Klaus Kinsky as Michel Fournier . . .

. . . and in puppet form.

Yet another of Michel’s lovers was Pidoux’s wife, Marie, now languishing in a swanky Swiss rest home for the nervously dehabilitated, the Clinique des Amandiers, near Lausanne. (The part of Marie is supposedly played by Catherine Arditi, but any appearance she made on screen is so fleeting that I missed it. It may have been left on the cutting-room floor.)

Central to everything is gambling—several characters are addicts—and in particular the gambling cellar called Nuit d’Or. The club’s proprietor is likewise called Nuit d’Or (Ronet), and it’s easy to suspect that he might in reality be the Devil; certainly there’s a great deal of the mephistophelean in the way he sardonically disses some of his clients, including Pidoux, Michel and the over-the-hill actor Charron (Bussières).

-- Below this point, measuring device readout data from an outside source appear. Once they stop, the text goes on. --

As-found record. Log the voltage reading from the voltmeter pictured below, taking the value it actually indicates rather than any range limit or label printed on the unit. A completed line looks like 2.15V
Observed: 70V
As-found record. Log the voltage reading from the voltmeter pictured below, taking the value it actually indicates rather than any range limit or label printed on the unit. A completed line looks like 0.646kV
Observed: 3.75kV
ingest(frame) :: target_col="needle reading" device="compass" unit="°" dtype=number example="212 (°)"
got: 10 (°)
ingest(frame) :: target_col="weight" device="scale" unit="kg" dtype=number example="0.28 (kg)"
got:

Raymond Bussières as the gambler Charron.

Michel abducts Catherine and they go on the run. At first Catherine thinks this is all a great adventure, but in due course she becomes frightened and wants nothing more than to go home to Mommy . . .

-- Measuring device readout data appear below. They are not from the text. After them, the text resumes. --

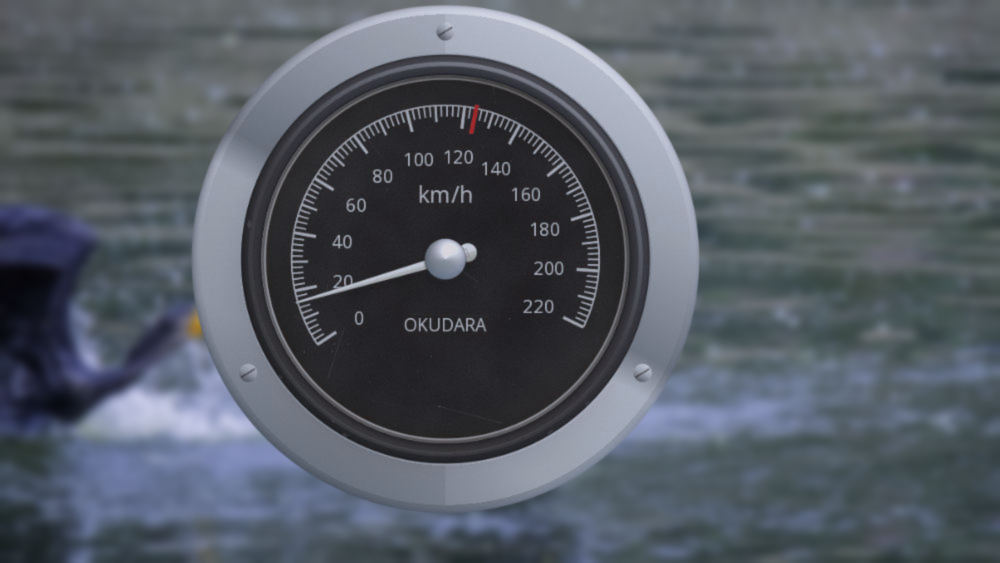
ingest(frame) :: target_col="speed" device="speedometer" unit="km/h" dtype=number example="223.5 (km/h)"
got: 16 (km/h)
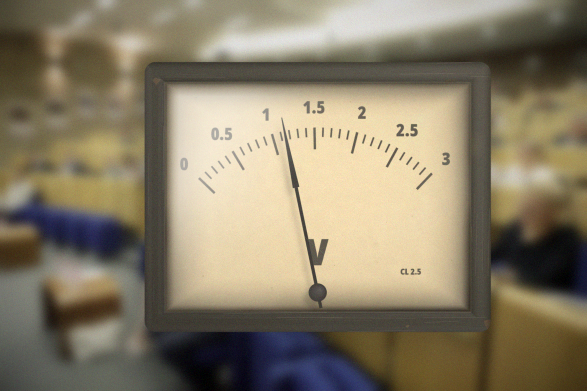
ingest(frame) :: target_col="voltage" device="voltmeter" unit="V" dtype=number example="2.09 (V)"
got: 1.15 (V)
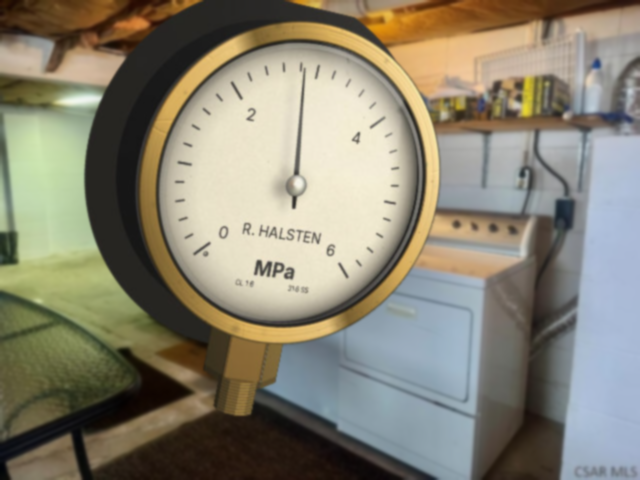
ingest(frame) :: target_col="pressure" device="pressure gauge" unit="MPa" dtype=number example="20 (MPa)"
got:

Elisabeth Flickenschildt as Anna Fournier.

This is a very stylish movie in the French manner, and full of odd little quirks that don’t seem to have much purpose yet are somehow pleasing nonetheless. I don’t know, for example, why it seemed to the moviemakers like a good idea that Michel’s mother, Anna, should be a sort of compulsive polyglot, the sentences of her dialogue alternating regularly between French, German and English, but it adds inexplicably to Nuit d’Or’s charm. The portrayal of Michel as a dashingly handsome romantic hero, despite being played by Klaus Kinski—at one point the genuinely lovely Véronique/Marie Dubois even tells him he’s “beautiful”—is another oddity that should grate but doesn’t.

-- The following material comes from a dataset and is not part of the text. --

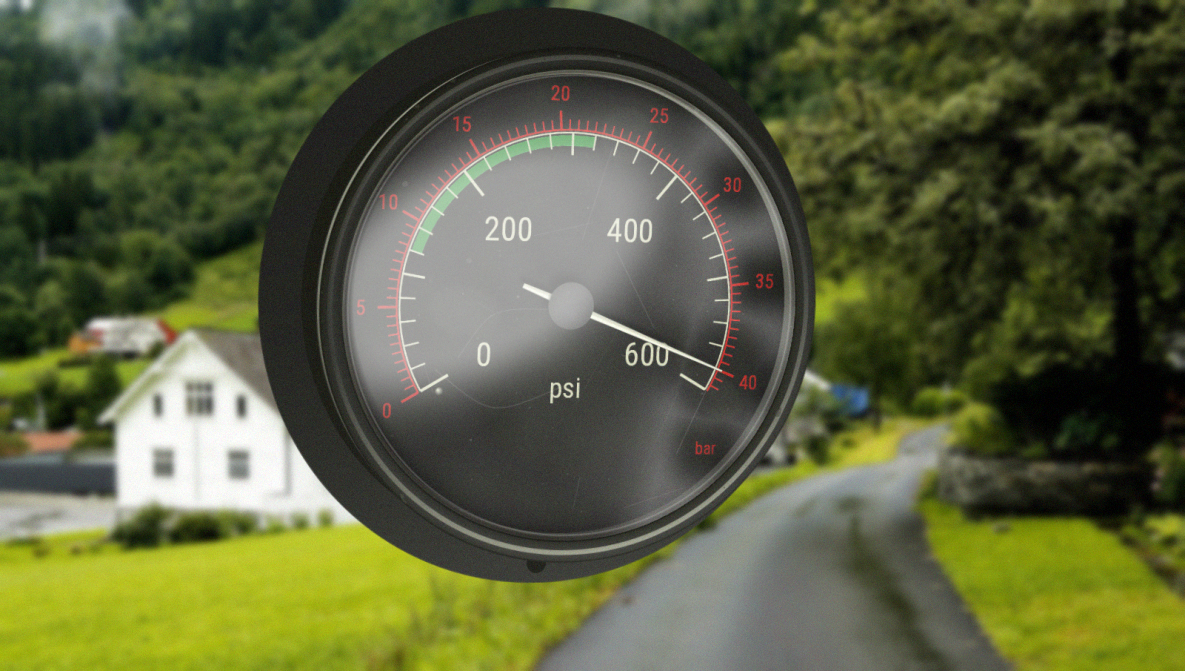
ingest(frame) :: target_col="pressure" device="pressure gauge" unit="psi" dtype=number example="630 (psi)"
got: 580 (psi)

Maurice Ronet as Nuit d’Or.

Talking of beautiful, that parenthetical comment about Valérie Pascale later being crowned Miss France isn’t a joke: she was, in 1986. (Her mother, actress Danik Patisson, was another Miss France.) Pascale wasn’t just a cute kid as an eight-year-old but a pretty good little actress: she’s entirely convincing as the rather earnest, intelligent and genuinely plucky Catherine. This was her first movie of a surprisingly scant screen career.

Valérie Pascale as Catherine.

Overall, Nuit d’Or has a great cast and is visually splendid—I especially liked its frequent use of soft, washed-out color. It’s one of those movies that should be better known.

3 thoughts on “Nuit d’Or (1976)

    • Fingers crossed it comes your way, Jacqui, and that you enjoy it when it does. I found myself for some reason a tad reluctant to take it on, thoroughly enjoyed it when I finally did so, and since then have discovered it’s worked its way under my skin, so to speak.